A substituição de bois e serrotes, por motoserras e tratores de esteiras, tornou o serviço muito mais rápido, e tudo o que estivesse atrapalhando a retirada das toras úteis poderia ser removido mais facilmente. Carreadores, quase sempre morro-abaixo, concentravam enxurradas e muitos são perfeitamente visíveis ainda hoje, devido a difícil recuperação mesmo depois de 40 ou 50 anos. Estes tratores faziam manobras e giravam as toras para posicioná-las favoravelmente. Tão pouco conseguia-se suspender a ponta frontal da tora durante o arraste, e junto da tora era arrastado tudo mais que estivesse pela frente criando um trilho por onde passava.

Guinchos acoplados em caminhões, algo mais que um chassi com motor e algo que lembrava a gabine, permitiam que fossem lançados cabos mais longos em grotas antes

inacessíveis, ampliando a área explorável. Ainda vivem pessoas que puxavam cabos de aço de até 300 metros de comprimento pelas grotas de rios da região. Embora o maior dano talvez fosse o grande número de trilhas abertas por tratores de esteiras, que somadas aos riscos formados pelo arraste em direção pendente, concentravam águas da chuva ocasionando a perda de parte significativa de solo e material orgânico.

Figura 13 - Serra “Americana” utilizada para a derrubada na década de 1960. Fonte: Acero do autor. João e Marli de Liz, Casa de Pedra, Painel/SC (2006).

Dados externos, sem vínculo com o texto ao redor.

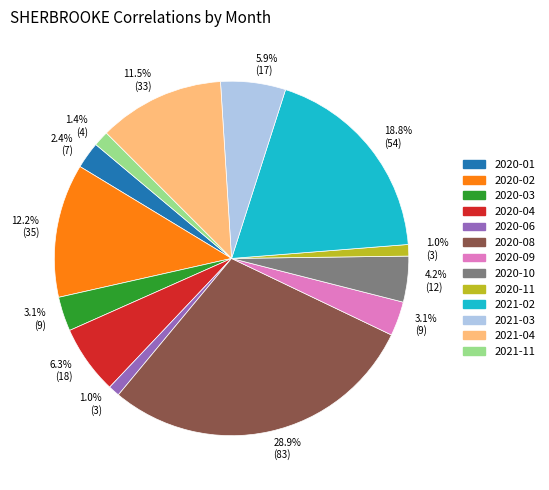

How many slices are in this pie chart?

13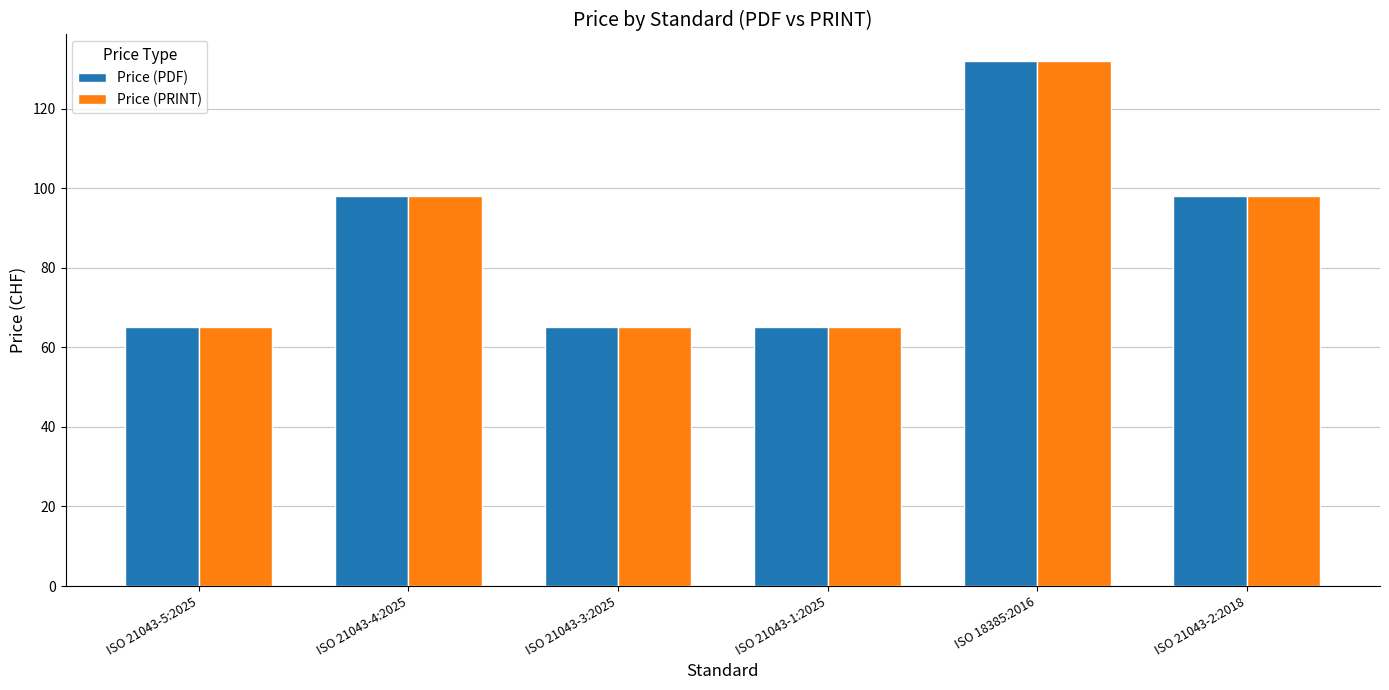

Reading left to right, transcribe all the data shown in this chart.

Price (PDF): 65	98	65	65	132	98
Price (PRINT): 65	98	65	65	132	98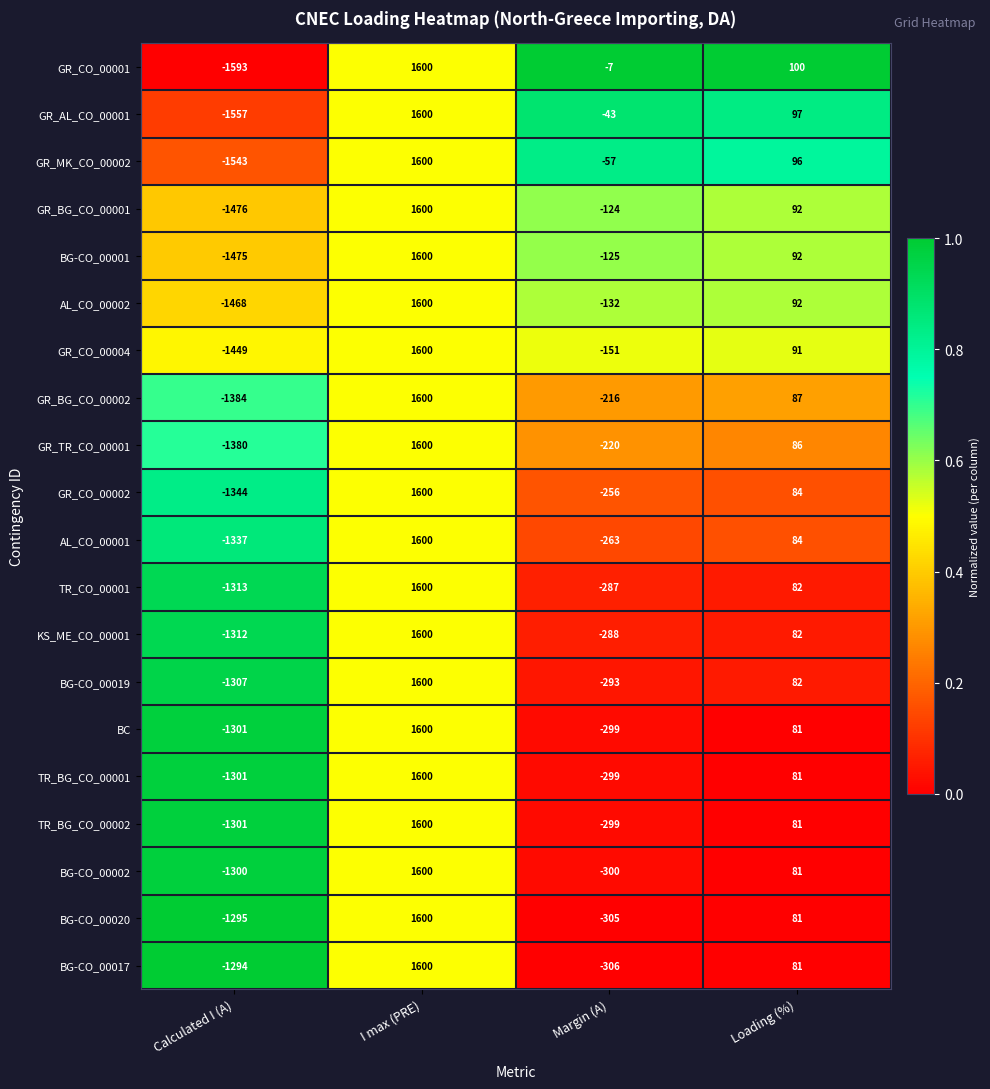

Which series has the largest range (max minus min)?

GR_CO_00001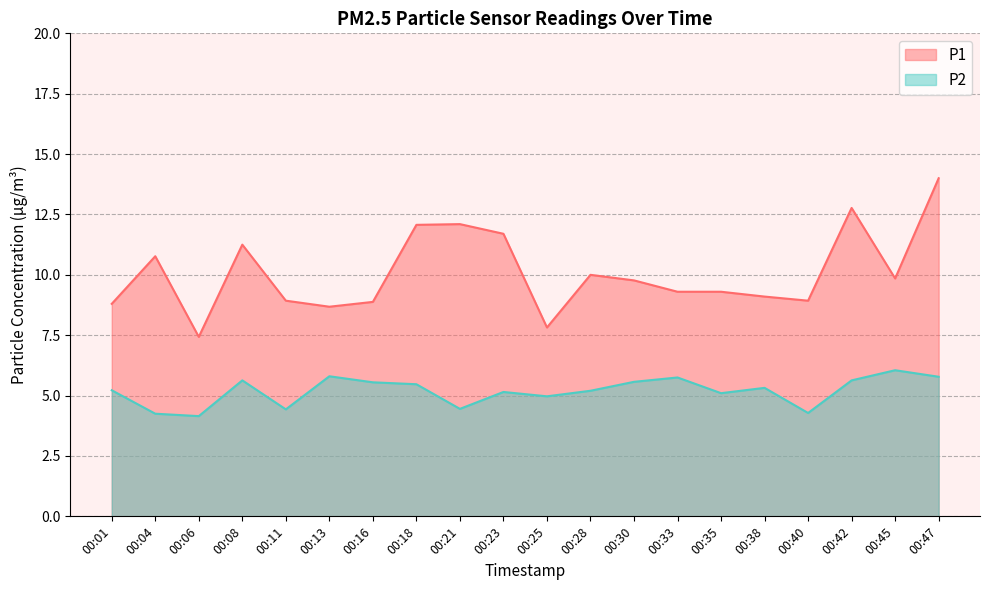

At which category does P2 reach its first local valley?

00:06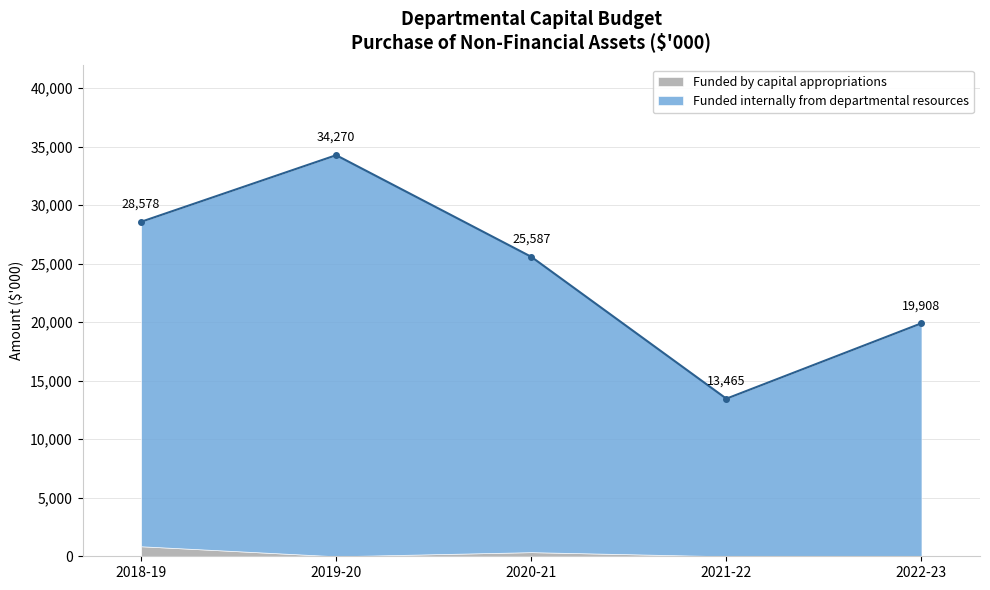

Reading left to right, list all the values displayed in this chart.

28578	34270	25587	13465	19908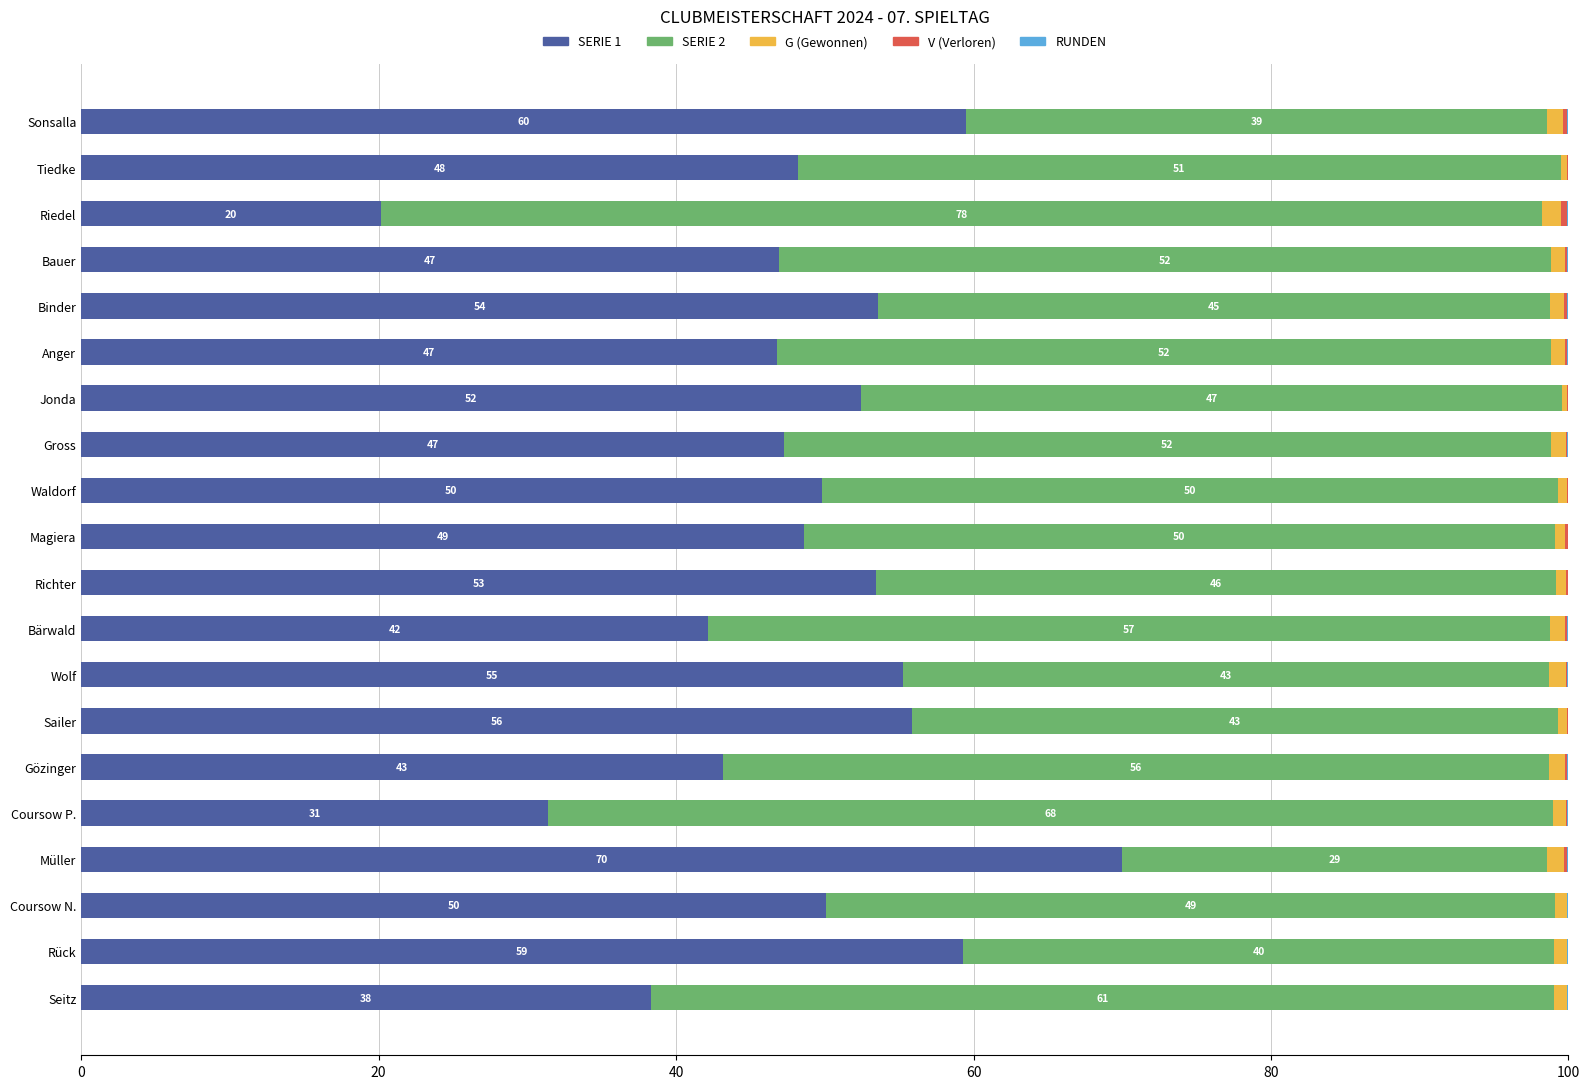

At which label does SERIE 1 reach its peak?

Müller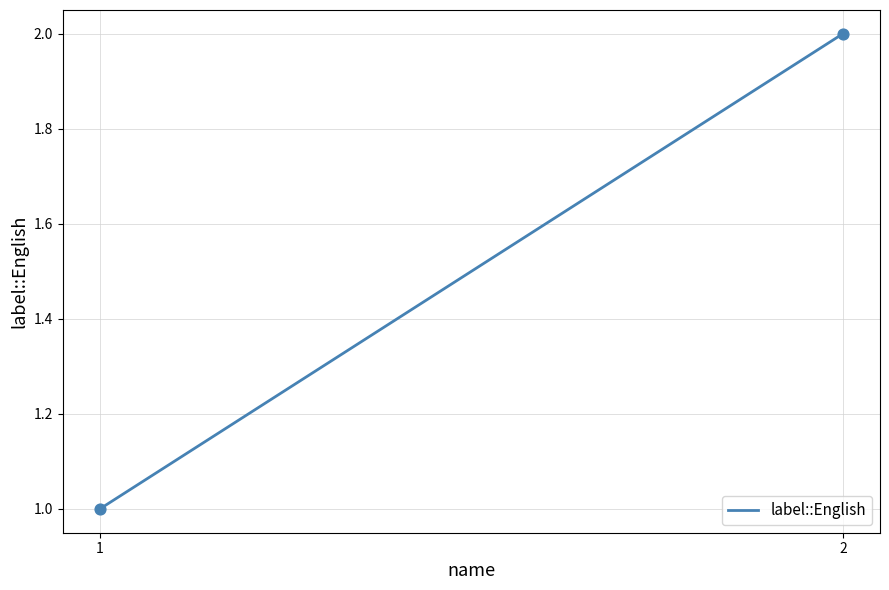

List the coordinates of all points as (Y, X) pairs, reading left to right.

(1, 1)  (2, 2)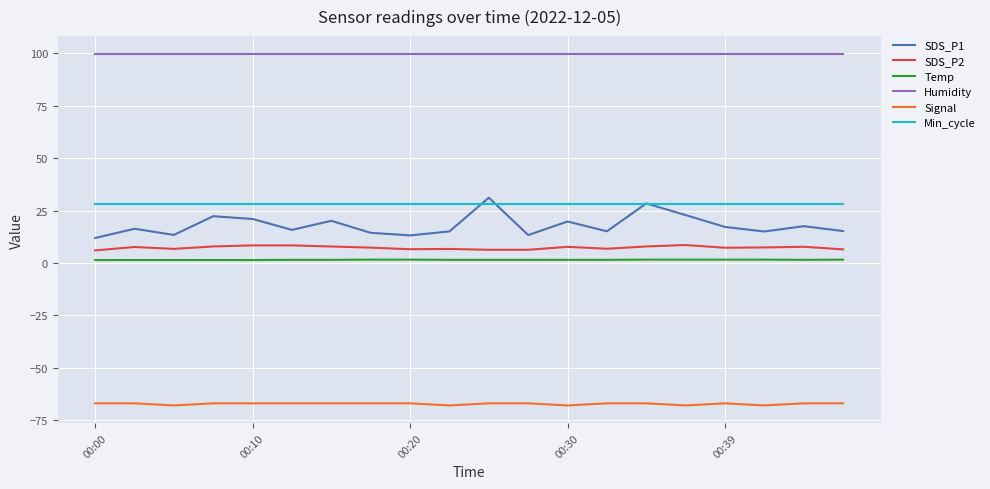

True or false: Temp and Min_cycle intersect in this chart.

False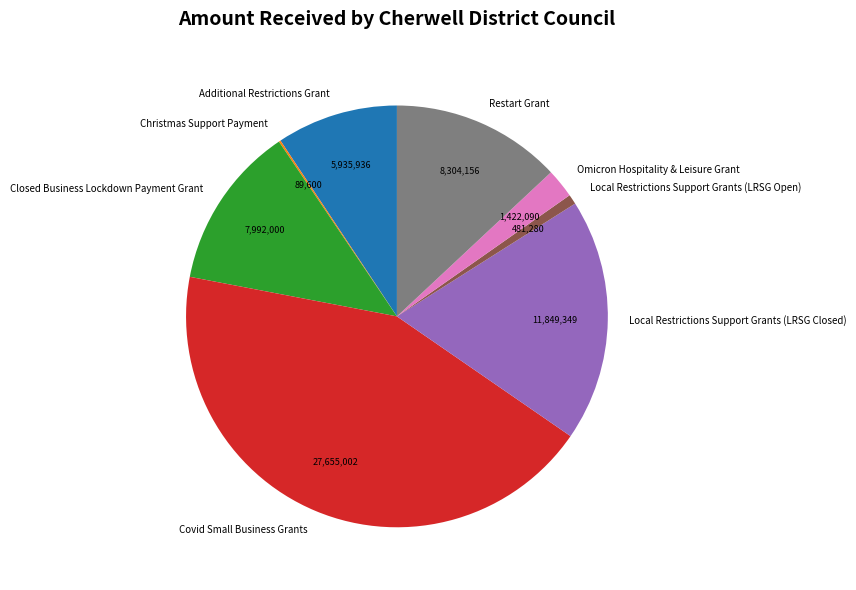

Do Covid Small Business Grants and Local Restrictions Support Grants (LRSG Closed) together represent more than half of the pie?

Yes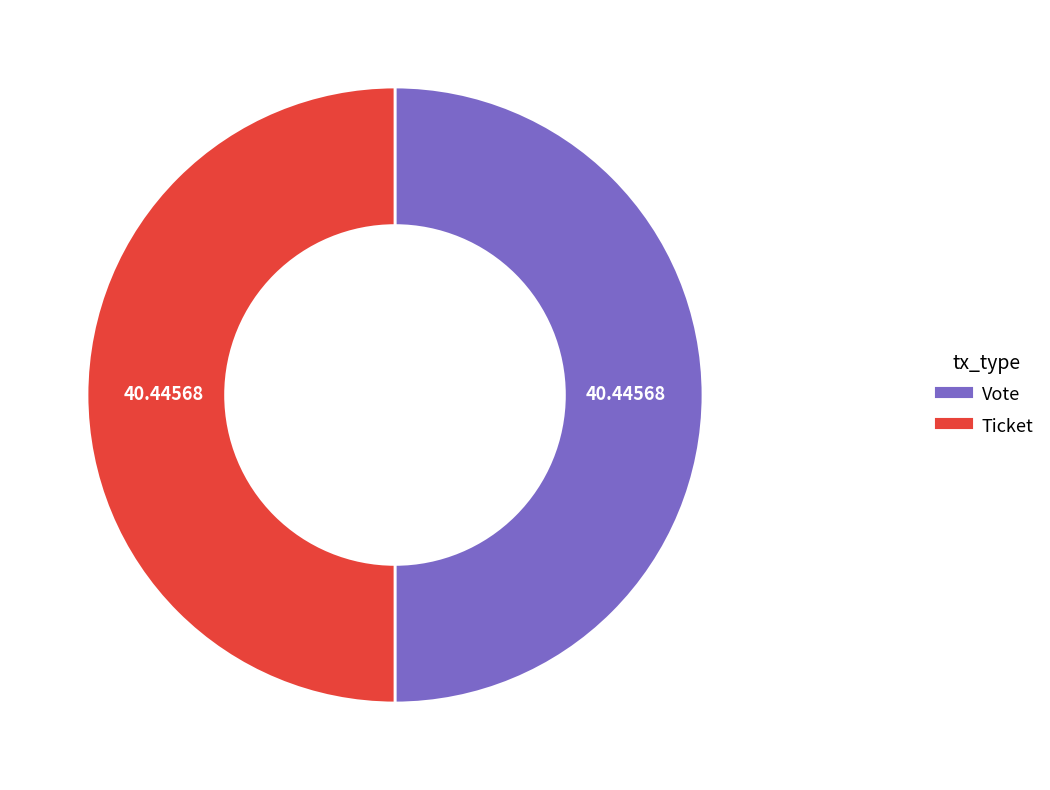

What is the ratio of the value at Vote to the value at Ticket?

1.0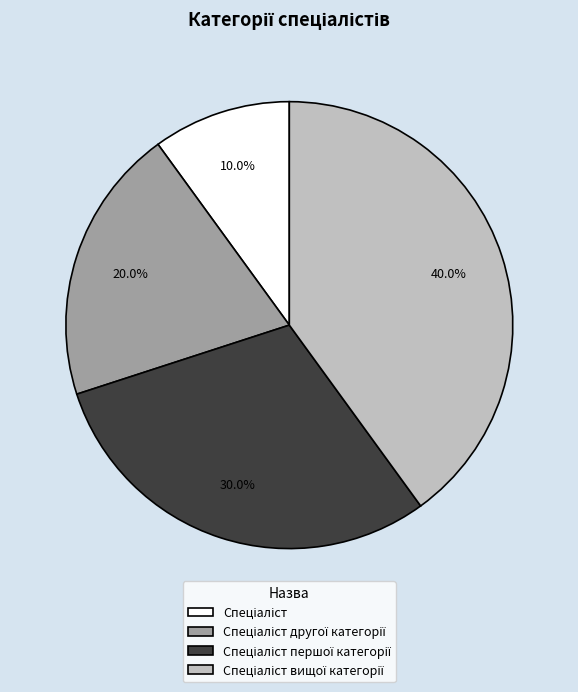

Does any single category account for the majority?

No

A exploração da madeira remanescentes antes que a floresta se regenerasse, aumentava gradativametne o tempo necessário para a recuperação do estoque e eliminava gradativamente a resiliência florestal. No início a extração era seletiva. Os ciclos de corte sucessivos foram possíveis com a utilização crescente de toras mais finas, de produção de lenha, e do uso gradual de outras espécies em substituição da araucária. O anseio pelo uso da terra para outros fins resultava invariavelmente no uso do fogo para eliminar a vegetação formada por resíduos da exploração (copadas dos pinheiros) e demais árvores retorcidas ou mortas devido ao método e intensidade da exploração.

O mau manejo decorria do fato de ser indiferente cuidar de uma floresta que seria suprimida pela agricultura e pecuária, enquanto a decadência da produção florestal causada pelo esgotamento produtivo acaba por comprovar que nada mais restava além de substituir a floresta. Esta lógica favorecia a degradação da floresta porque incentivava também, uma

forma predatória de exploração de espécies de interesse para cada época distinta, que invariavelmente resultaram no fim dos ciclos florestais (erva-mate, araucária, imbúia, sassafrás...).